I do not mean to minimize Romania’s challenges. In 2014, Romanian exports accounted for 41.1 percent of GDP, and Romania depends on non-Romanian companies for a significant majority of those exports. The European Commission said in a 2013 report that foreign-owned companies were responsible for 67 percent of Romanian exports; foreign direct investment into the manufacturing sector alone was responsible for 58 percent of exports. In the banking sector, at the end of 2013, more than three-quarters of the banks operating in Romania were foreign owned. Romania’s infrastructure and regulatory environment leave much to be desired when compared with other European countries, and Romania must invest more in technology, research and development if it is to be successful in moving up the value chain for the products it produces.
Even so, this is a country with an economy that the European Commission predicts will grow 4.2 percent in 2016 – an impressive number when compared with an overall stagnant continent. According to one speaker at the conference yesterday, in some industries, growth is even higher. And unlike some other European countries, Romania is relatively insulated from some of the problems we expect are on the horizon for the Germany economy. Furthermore, Romania’s position on the Black Sea makes it an invaluable American ally, and American allies are often the benefactors of American investment and capital.
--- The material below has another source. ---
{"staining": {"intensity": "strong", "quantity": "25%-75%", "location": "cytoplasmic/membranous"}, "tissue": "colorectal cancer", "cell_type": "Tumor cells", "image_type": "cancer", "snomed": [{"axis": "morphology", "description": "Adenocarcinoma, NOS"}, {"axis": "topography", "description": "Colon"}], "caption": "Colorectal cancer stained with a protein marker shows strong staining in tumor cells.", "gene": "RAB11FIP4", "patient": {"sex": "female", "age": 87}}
If Romania can realize that its “peripheral” status is the same kind of national baggage as Ceaușescu’s reign, it can overcome its insecurity.
Romania shattered all of my preconceptions. I had a very particular view of Romania built on what I have read about it. When I got here, I thought it was amazing that we were going to be attending a conference at the Athénée Palace. I leave realizing that I arrived guilty of fetishizing the very thing Romania is attempting to leave in the past.
This is a big year for Romania. A technocratic government has been in place since last November, when a fire at a nightclub in Bucharest resulted in the deaths of 27 mostly young people and sparked protests in the streets against government corruption and ineffectiveness. The government’s mandate runs until November, when new elections are expected to be held. What the future holds seems unclear even to the Romanians I met. Everyone understands the problems, but no one seems to have the solutions yet.
The Romanian Revolution began with the overthrow and execution of Ceaușescu. But in truth, that was just the rebellion. Revolution is not necessarily a cathartic moment after which everything is beautiful. The American Revolution was only completed in earnest after the Civil War – after the United States discovered through bloodshed what kind of country it was going to be. Romania’s revolution is happening now. Its people want to be able to make money, go home and love their families. But the inheritance of the previous political system won’t allow for that kind of idyllic life yet. George wrote yesterday that Russia will define the U.S.-Romania relationship. The kind of country Romania will become, however, depends on whether Romanians have the stamina to reimagine and reorganize how their country is governed. The Romanian people must have confidence, and the Romanian government must have modesty. Geopolitics may be indifferent to the outcome, but even so, insecurity on the part of either leads back to the Athénée.